Di certo non v’è da strapparsi i capelli, però vi posso assicurare che l’affare c’è, tanto nell’aver colto qualcosa di cui è utile avere contezza – certi vini vanno sempre raccontati – come nell’ottimo rapporto prezzo-qualità.

Oggi si parla di tintilia, un vitigno autoctono molisano poco conosciuto fuori regione – se non per una o due referenze distribuite anche oltre i confini regionali, e questa è tra le prime – ma assolutamente capace di offrivi (e garantirvi) una piacevole esperienza degustativa. Il varietale per la verità non ha origini propriamente locali, infatti vi è l’ipotesi che sia stato introdotto in Italia in epoca Borbonica, partendo quindi proprio da qui al sud sino a raggiungere finanche certe regioni del nord ovest; si sa infatti che, come tante altre varietà di origini iberiche piantate in vigna in quel tempo, si pensi ad esempio a l’alicante, o a la garnacha, certe uve richiamino sulla loro carta d’identità più che nomi propri autentici, semplici nomignoli derivati dall’etimo ispanico “tinto”, così detti per la loro particolare ricchezza in antociani e quindi per il colore rosso particolarmente concentrato dei loro vini; due esempi su tutti? Il tintore di Tramonti e il teinturier piemontese, oggi vere rarità colturali e talvolta espressioni di vini tanto unici nei loro contesti territoriali quanto irripetibili altrove. Proprio come questo Tintilia 2008 di Di Majo Norante.

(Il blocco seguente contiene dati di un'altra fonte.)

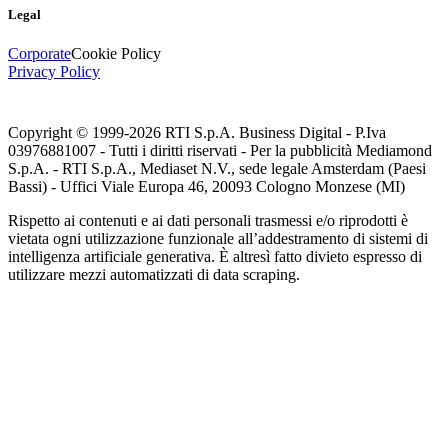
Legal
Corporate
Cookie Policy
Privacy Policy
Copyright © 1999-
2026
RTI S.p.A. Business Digital - P.Iva
03976881007 - Tutti i diritti riservati - Per la pubblicità Mediamond
S.p.A. - RTI S.p.A., Mediaset N.V., sede legale Amsterdam (Paesi
Bassi) - Uffici Viale Europa 46, 20093 Cologno Monzese (MI)
Rispetto ai contenuti e ai dati personali trasmessi e/o riprodotti è
vietata ogni utilizzazione funzionale all’addestramento di sistemi di
intelligenza artificiale generativa. È altresì fatto divieto espresso di
utilizzare mezzi automatizzati di data scraping.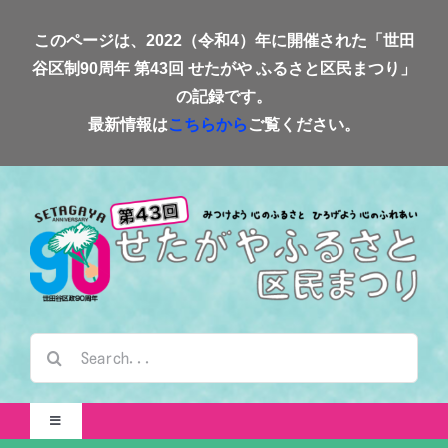
Skip
このページは、2022（令和4）年に開催された「世田
to
谷区制90周年 第43回 せたがや ふるさと区民まつり」
content
の記録です。
最新情報は
こちらから
ご覧ください。
検
索
…
Toggle
Navigation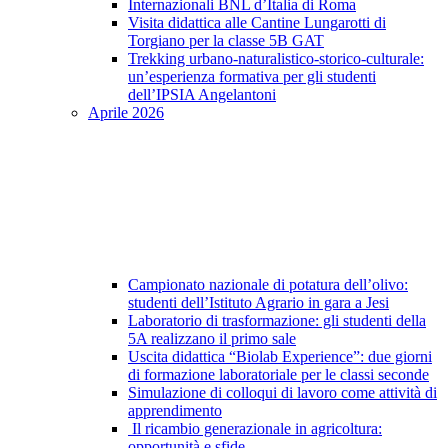
Internazionali BNL d’Italia di Roma
Visita didattica alle Cantine Lungarotti di
Torgiano per la classe 5B GAT
Trekking urbano-naturalistico-storico-culturale:
un’esperienza formativa per gli studenti
dell’IPSIA Angelantoni
Aprile 2026
Campionato nazionale di potatura dell’olivo:
studenti dell’Istituto Agrario in gara a Jesi
Laboratorio di trasformazione: gli studenti della
5A realizzano il primo sale
Uscita didattica “Biolab Experience”: due giorni
di formazione laboratoriale per le classi seconde
Simulazione di colloqui di lavoro come attività di
apprendimento
Il ricambio generazionale in agricoltura:
opportunità e sfide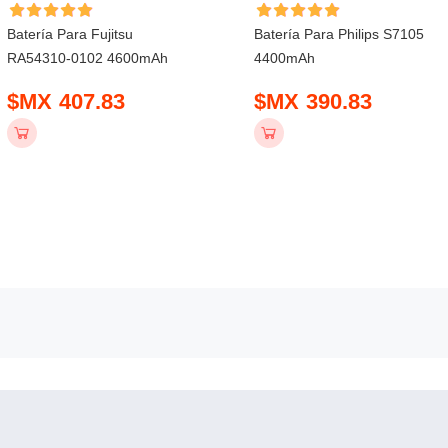
Batería Para Fujitsu
Batería Para Philips S7105
RA54310-0102 4600mAh
4400mAh
$MX 407.83
$MX 390.83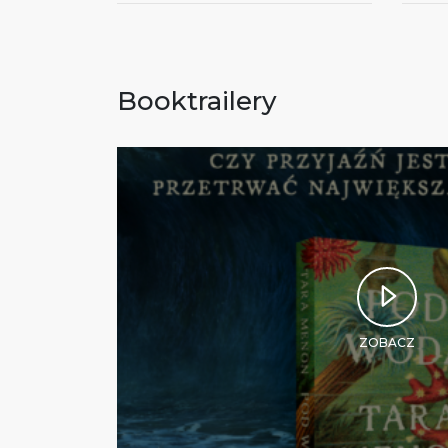
Booktrailery
ZOBACZ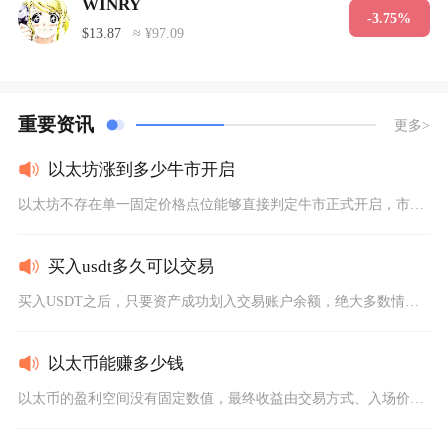
WINRY
-3.75%
$13.87
≈ ¥97.09
重要资讯
更多>
以太坊涨到多少牛市开启
以太坊不存在单一固定价格点位能够直接判定牛市正式开启，市场普...
买入usdt多久可以交易
买入USDT之后，只要资产成功划入交易账户余额，绝大多数情况...
以太币能赚多少钱
以太币的盈利空间没有固定数值，最终收益由交易方式、入场价位、...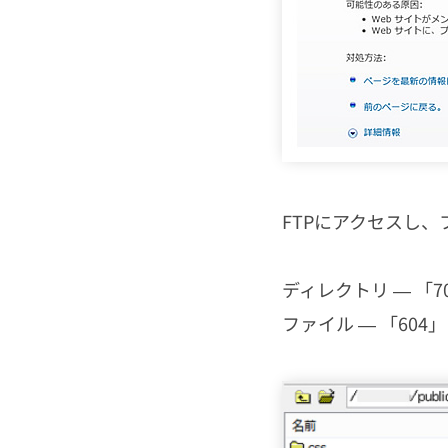
FTPにアクセスし
ディレクトリ ― 「7
ファイル ― 「604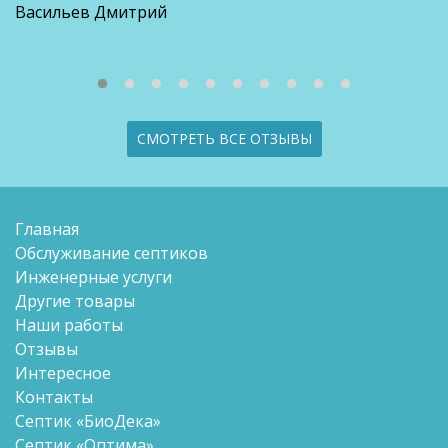
Васильев Дмитрий
СМОТРЕТЬ ВСЕ ОТЗЫВЫ
Главная
Обслуживание септиков
Инженерные услуги
Другие товары
Наши работы
Отзывы
Интересное
Контакты
Септик «БиоДека»
Септик «Оптима»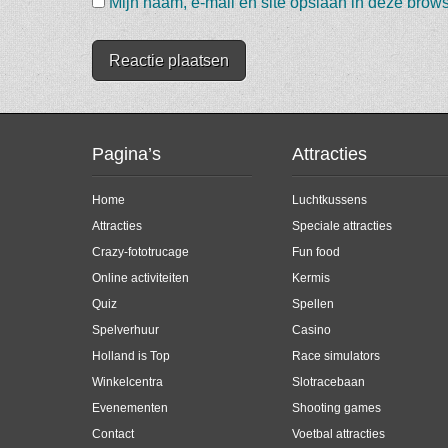
Mijn naam, e-mail en site opslaan in deze brows
Pagina’s
Attracties
Home
Luchtkussens
Attracties
Speciale attracties
Crazy-fototrucage
Fun food
Online activiteiten
Kermis
Quiz
Spellen
Spelverhuur
Casino
Holland is Top
Race simulators
Winkelcentra
Slotracebaan
Evenementen
Shooting games
Contact
Voetbal attracties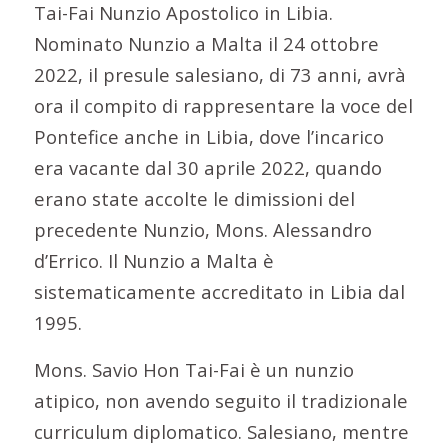
Tai-Fai Nunzio Apostolico in Libia.
Nominato Nunzio a Malta il 24 ottobre
2022, il presule salesiano, di 73 anni, avrà
ora il compito di rappresentare la voce del
Pontefice anche in Libia, dove l’incarico
era vacante dal 30 aprile 2022, quando
erano state accolte le dimissioni del
precedente Nunzio, Mons. Alessandro
d’Errico. Il Nunzio a Malta è
sistematicamente accreditato in Libia dal
1995.
Mons. Savio Hon Tai-Fai è un nunzio
atipico, non avendo seguito il tradizionale
curriculum diplomatico. Salesiano, mentre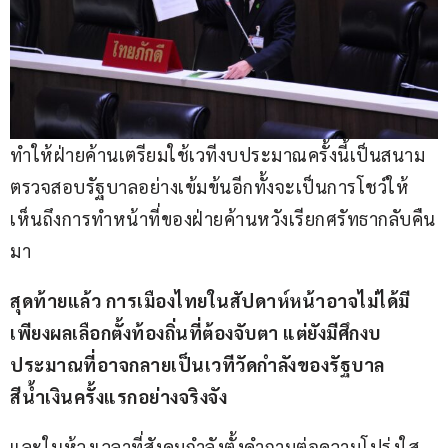
ทำให้ฝ่ายค้านเตรียมใช้เวทีงบประมาณครั้งนี้เป็นสนาม
ตรวจสอบรัฐบาลอย่างเข้มข้นอีกทั้งจะเป็นการโชว์ให้
เห็นถึงการทำหน้าที่ของฝ่ายค้านหวังเรียกศรัทธากลับคืน
มา
สุดท้ายแล้ว การเมืองไทยในสัปดาห์หน้าอาจไม่ได้มี
เพียงผลเลือกตั้งท้องถิ่นที่ต้องจับตา แต่ยังมีศึกงบ
ประมาณที่อาจกลายเป็นเวทีวัดกำลังของรัฐบาล
สีน้ำเงินครั้งแรกอย่างจริงจัง
และในห้วงเวลาที่สังคมกำลังตั้งคำถามต่อความโปร่งใส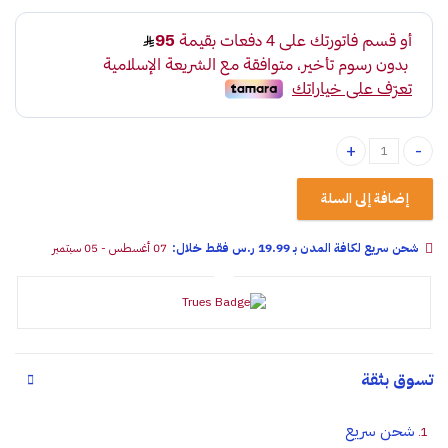
شاشة سيارة اندرويد 10.1 انش quantity
إضافة إلى السلة
شحن سريع لكافة المدن بـ 19.99 ر.س فقـط خلال:
07 أغسطس - 05 سبتمبر
تسوق بثقة
شحن سريع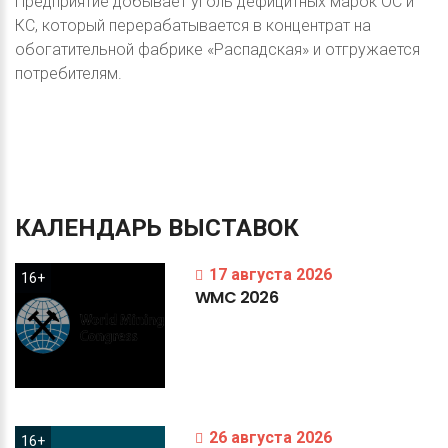
Предприятие добывает уголь дефицитных марок ОС и
КС, который перерабатывается в концентрат на
обогатительной фабрике «Распадская» и отгружается
потребителям.
КАЛЕНДАРЬ
ВЫСТАВОК
17 августа 2026
16+
WMC
2026
26 августа 2026
16+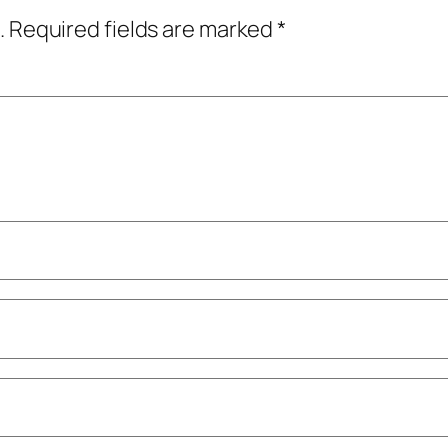
.
Required fields are marked
*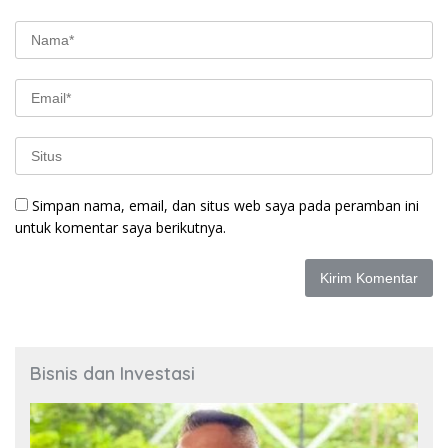
Simpan nama, email, dan situs web saya pada peramban ini
untuk komentar saya berikutnya.
Bisnis dan Investasi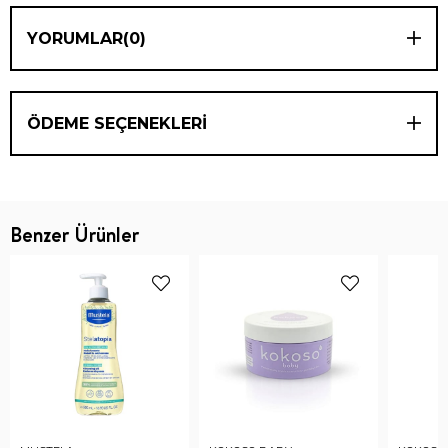
YORUMLAR
(0)
ÖDEME SEÇENEKLERI
Benzer Ürünler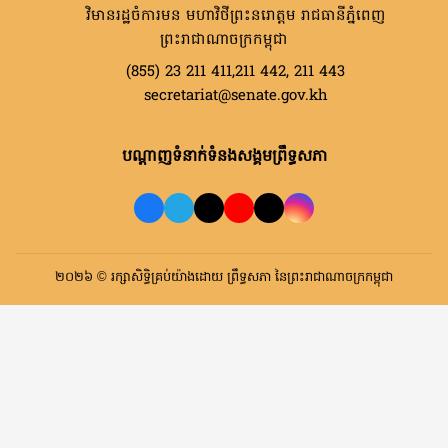
វិមានរដ្ឋចំការមន មហាវិថីព្រះនរោត្តម រាជធានីភ្នំពេញ
ព្រះរាជាណាចក្រកម្ពុជា
(855) 23 211 411,211 442, 211 443
secretariat@senate.gov.kh
បណ្តាញទំនាក់ទំនងសង្គមព្រឹទ្ធសភា
២០២៦ © រក្សាសិទ្ធិគ្រប់យ៉ាងដោយ ព្រឹទ្ធសភា នៃព្រះរាជាណាចក្រកម្ពុជា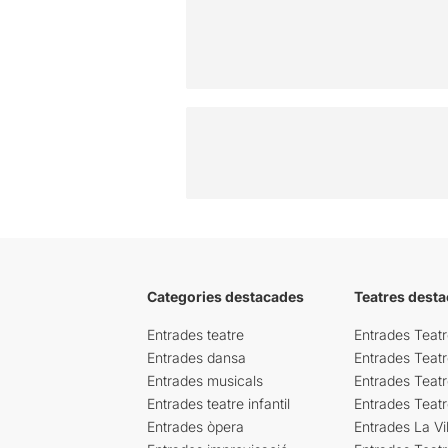
Categories destacades
Teatres desta
Entrades teatre
Entrades Teatr
Entrades dansa
Entrades Teat
Entrades musicals
Entrades Teatr
Entrades teatre infantil
Entrades Teat
Entrades òpera
Entrades La Vil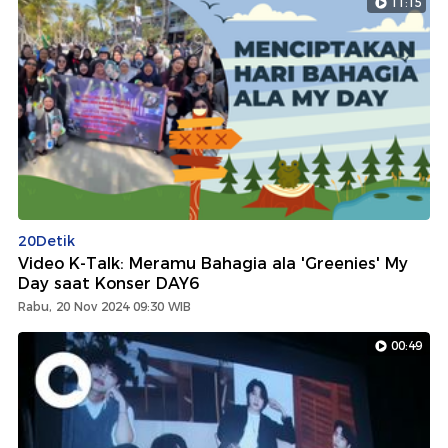
11:15
20Detik
Video K-Talk: Meramu Bahagia ala 'Greenies' My
Day saat Konser DAY6
Rabu, 20 Nov 2024 09:30 WIB
00:49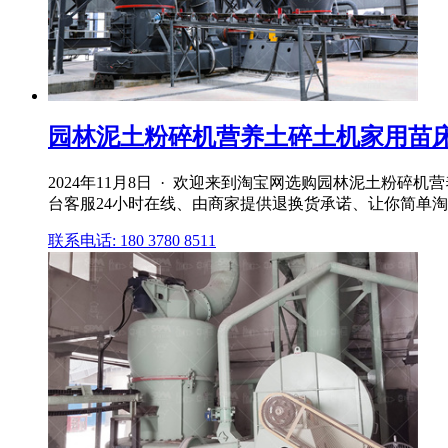
园林泥土粉碎机营养土碎土机家用苗床育
2024年11月8日 · 欢迎来到淘宝网选购园林泥土粉
台客服24小时在线、由商家提供退换货承诺、让你简单
联系电话: 180 3780 8511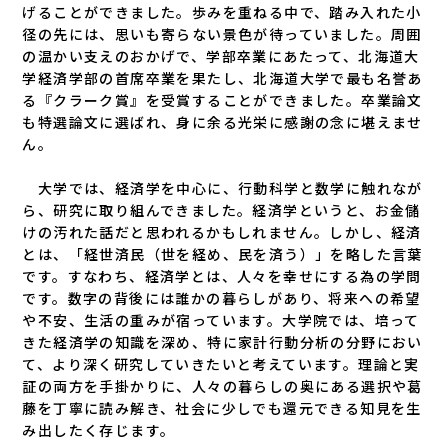
げることができました。歩みを重ねる中で、踏み入れた小
径の先には、思いも寄らない景色が待っていました。周囲
の温かい支えのおかげで、学部卒業にあたって、北海道大
学経済学部の首席卒業を果たし、北海道大学で最も名誉あ
る『クラーク賞』を受賞することができました。卒業論文
も特選論文に選ばれ、身に余る光栄に感謝の念に堪えませ
ん。
大学では、経済学を中心に、行動科学と数学に触れなが
ら、研究に取り組んできました。経済学というと、お金儲
けの汚れた話だと思われるかもしれません。しかし、経済
とは、「経世済民（世を経め、民を済う）」を略した言葉
です。すなわち、経済学とは、人々を幸せにする為の学問
です。数字の背後には誰かの暮らしがあり、将来への希望
や不安、生活の重みが宿っています。大学院では、培って
きた経済学の知識を深め、特に家計行動分析の分野におい
て、より深く研究していきたいと考えています。理論と実
証の両方を手掛かりに、人々の暮らしの奥にある選択や葛
藤を丁寧に読み解き、社会に少しでも還元できる知見を生
み出したく存じます。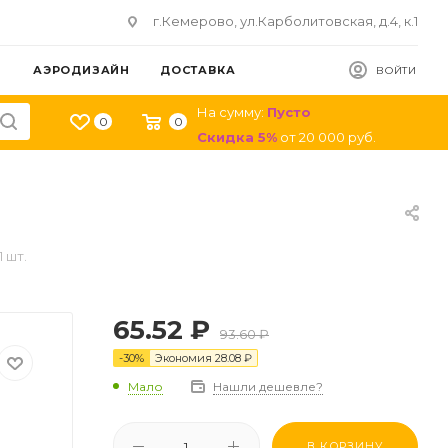
г.Кемерово, ул.Карболитовская, д.4, к.1
АЭРОДИЗАЙН
ДОСТАВКА
ВОЙТИ
На сумму:
Пусто
0
0
Скидка
5
%
от
20 000
руб.
 шт.
65.52
₽
93.60
₽
-
30
%
Экономия
28.08
₽
Мало
Нашли дешевле?
В КОРЗИНУ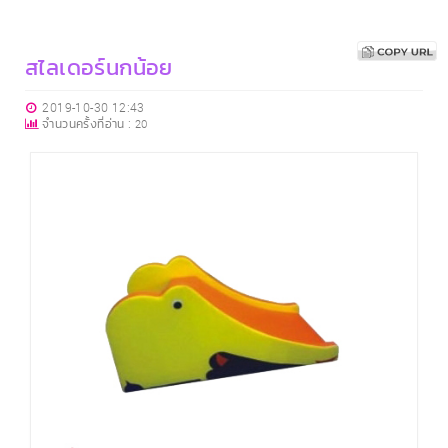
สไลเดอร์นกน้อย
2019-10-30 12:43
จำนวนครั้งที่อ่าน :
20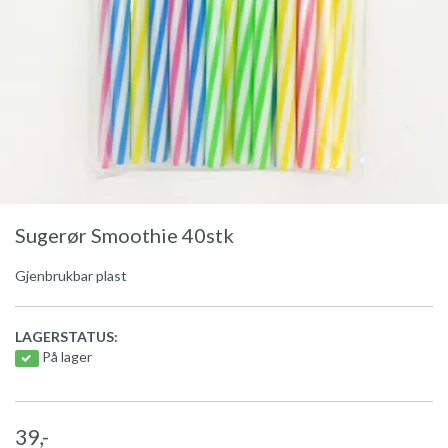
Sugerør Smoothie 40stk
Gjenbrukbar plast
LAGERSTATUS:
På lager
39,-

Il colore è di un rosso rubino intenso, particolarmente ricco e vivace, con evidenti sfumature porpora sull’unghia. Il primo naso è molto invitante, significativo di frutti maturi e violetta; lasciato cadere l’iniziale sbuffo alcolico, prevalgono un susseguirsi molto gradevole di note aromatiche, poi carezzevoli e dolci nuances balsamiche e speziate. Mi piace godere di questo frutto sempre in primo piano: l’amarena, la prugna, e una vinosità piuttosto costanti. Il sorso è docile, succoso e persuasivo; ritornando alle disquisizioni sul varietale, è palese quanto questo vino sia distante dalle durezze – e dalla profondità, forse anche dalla longevità – del tintore e del teinturier sopra citati. Ma è evidente che proprio qui sta l’unicità di questi vini, misconosciuti, sottovalutati, eppure così autentici. Qui la beva scorre morbida, “pronta” si usa dire in questi casi, e di tannini infatti solo minime tracce, ben fuse alla complessiva struttura del vino.